You must understand the following NAUI Dive Table rules completely. Similar rules will apply to any new set of dive tables or dive computer that you might use to calculate your dive times.

Ascend no faster than 9 meters (30 feet) per minute. This is 0.3 meters (1 foot) every two seconds. You need a timing device and a depth gauge (or a dive computer) to measure your rate of ascent. This rate will seem quite slow to you.

Use the exact or the next greater number listed in the table for your depth. If you exceed a number in the table, use the next greater number. The depths in the table range from 12 meters (40 feet) to 40 meters (130 feet) and increase in increments of 3 meters (10 feet). For example, you round a dive to 13 meters (43 feet) up to a 15 meter (50 foot) dive.

Use the exact or the next greater number listed in the table for your time. If you exceed a number in the table, use the next greater number.

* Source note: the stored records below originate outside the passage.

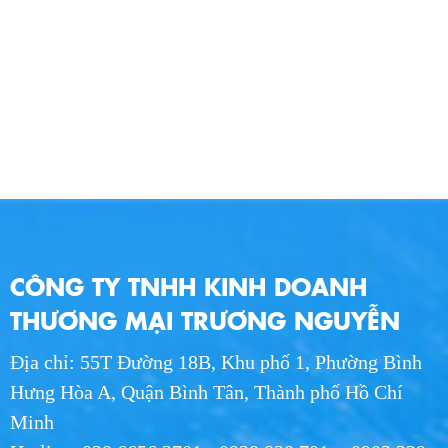
CÔNG TY TNHH KINH DOANH
THƯƠNG MẠI TRƯƠNG NGUYỄN
Địa chỉ: 55T Đường 18B, Khu phố 1, Phường Bình
Hưng Hòa A, Quận Bình Tân, Thành phố Hồ Chí
Minh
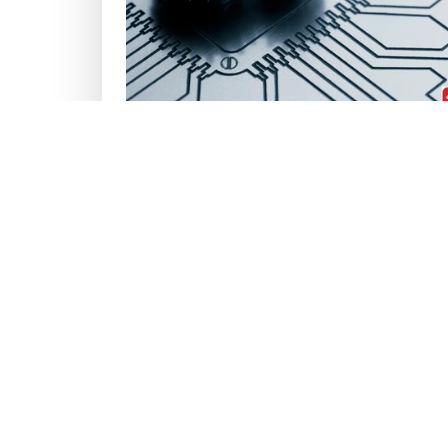
So sánh kỹ thuật phân đoạn hình ảnh
truyền thống và phương pháp học sâ
09:17 01/04/2025
© Cô
Địa ch
Chính sách bảo mật
Điện t
Điều khoản sử dụng
Email:
Websi
Faceb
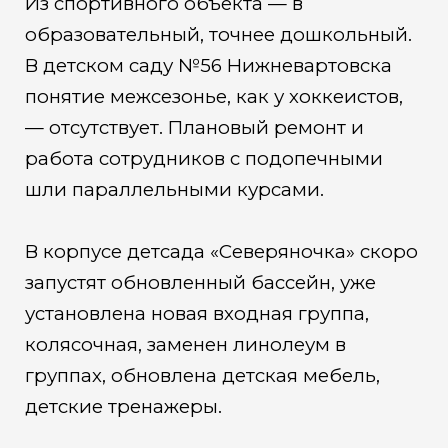
Из спортивного объекта — в
образовательный, точнее дошкольный.
В детском саду №56 Нижневартовска
понятие межсезонье, как у хоккеистов,
— отсутствует. Плановый ремонт и
работа сотрудников с подопечными
шли параллельными курсами.
В корпусе детсада «Северяночка» скоро
запустят обновленный бассейн, уже
установлена новая входная группа,
колясочная, заменен линолеум в
группах, обновлена детская мебель,
детские тренажеры.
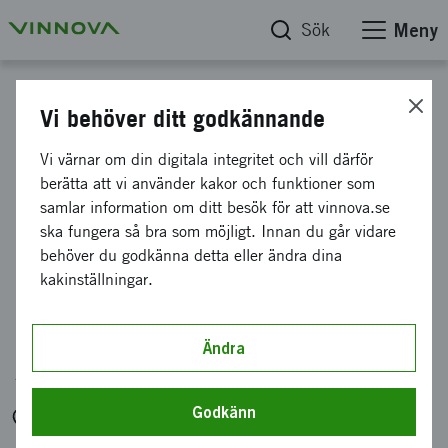
Sök
Meny
Kalender
Vi behöver ditt godkännande
Informationsmöte:
Vi värnar om din digitala integritet och vill därför
berätta att vi använder kakor och funktioner som
Samarbete med Brasilien
samlar information om ditt besök för att vinnova.se
inom hållbar gruvdrift,
ska fungera så bra som möjligt. Innan du går vidare
behöver du godkänna detta eller ändra dina
bioekonomi eller
kakinställningar.
hållbara städer
Ändra
Arrangör: Vinnova
Godkänn
Digitalt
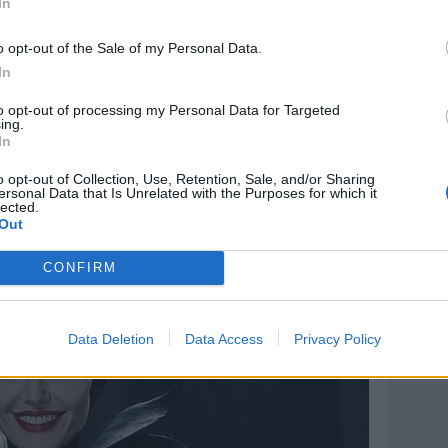
In
o perdere ancora una posizione in graduatoria alla
a di una squadra reduce da 5 vittorie di fila e che in
o opt-out of the Sale of my Personal Data.
quella dell'andata, ed il piglio mostrato nella
In
i note lacune, lascia ben sperare per il volatone
to opt-out of processing my Personal Data for Targeted
ovo campionato per il Pescara, che più che alla
ing.
In
sso deve puntare a scavalcare almeno Vis Pesaro e
e.
o opt-out of Collection, Use, Retention, Sale, and/or Sharing
ersonal Data that Is Unrelated with the Purposes for which it
lected.
Out
CONFIRM
Data Deletion
Data Access
Privacy Policy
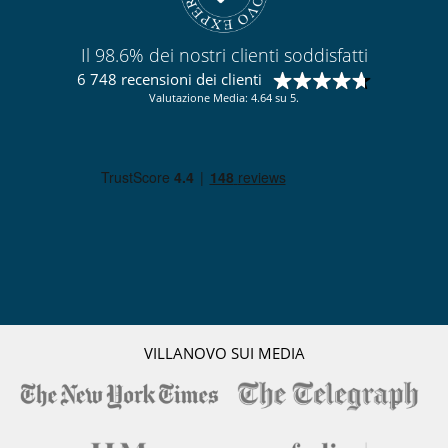
Il 98.6% dei nostri clienti soddisfatti
6 748 recensioni dei clienti
Valutazione Media: 4.64 su 5.
VILLANOVO SUI MEDIA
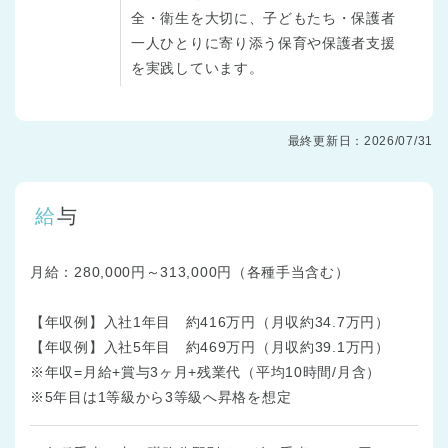
全・衛生を大切に、子どもたち・保護者
一人ひとりに寄り添う保育や保護者支援
を実践しています。
最終更新日：2026/07/31
給与
月給：280,000円～313,000円（各種手当含む）
【年収例】入社1年目 約416万円（月収約34.7万円）
【年収例】入社5年目 約469万円（月収約39.1万円）
※年収=月給+賞与3ヶ月+残業代（平均10時間/月含）
※5年目は1等級から3等級へ昇格を想定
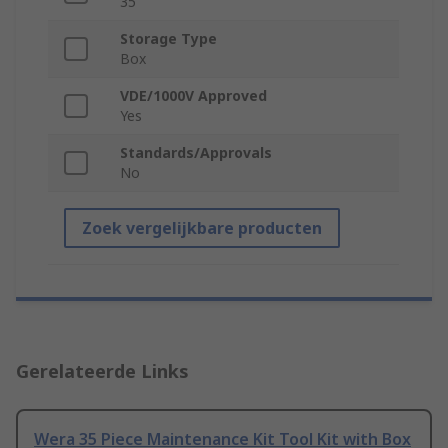
35
Storage Type
Box
VDE/1000V Approved
Yes
Standards/Approvals
No
Zoek vergelijkbare producten
Gerelateerde Links
Wera 35 Piece Maintenance Kit Tool Kit with Box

The times range from 5 minutes to 130 minutes. For example, you round a dive to 15 meters (50 feet) for 41 minutes up to 50 minutes.

Use the deepest depth you reached during your dive to determine the dive schedule for your dive. For example, if you do a dive to 18 meters (60 feet), but spend most of the time at 12 meters (40 feet), you must consider the dive to be an 18 meter (60 foot) dive.

Always make your deepest dive first when making a series of dives. Plan each of your repetitive dives to a shallower depth than your previous dive. This might allow you to offgas nitrogen on progressively shallower dives and prevents you from carrying progressively larger amount of residual nitrogen on deeper repetitive dives.

Consider any dive shallower than 12 meters (40 feet) to be a 12-meter (40-foot) dive when planning your dives.

Surface Interval Time (SIT) must be at least 10 minutes between dives. If your SIT is less than 10 minutes, you must consider your second dive as a continuation of the first dive. NAUI recommends a SIT of at least one hour between dives.

Use the next greater dive time if your dive is particularly cold or strenuous. For example, if you do a dive to 18 meters (60 feet) for 22 minutes, the 22 minutes rounds to 25 minutes. However, if you become chilled during the dive, round the time again to 30 minutes.

Avoid dives that take you right to the no-decompression limit for any given depth and time combination. If you accidentally overstay your bottom time or use an incorrect ascent rate on such a dive, you could be in a required decompression situation or suffer DCS. Always allow yourself enough time to make a slow, comfortable ascent with plenty of air.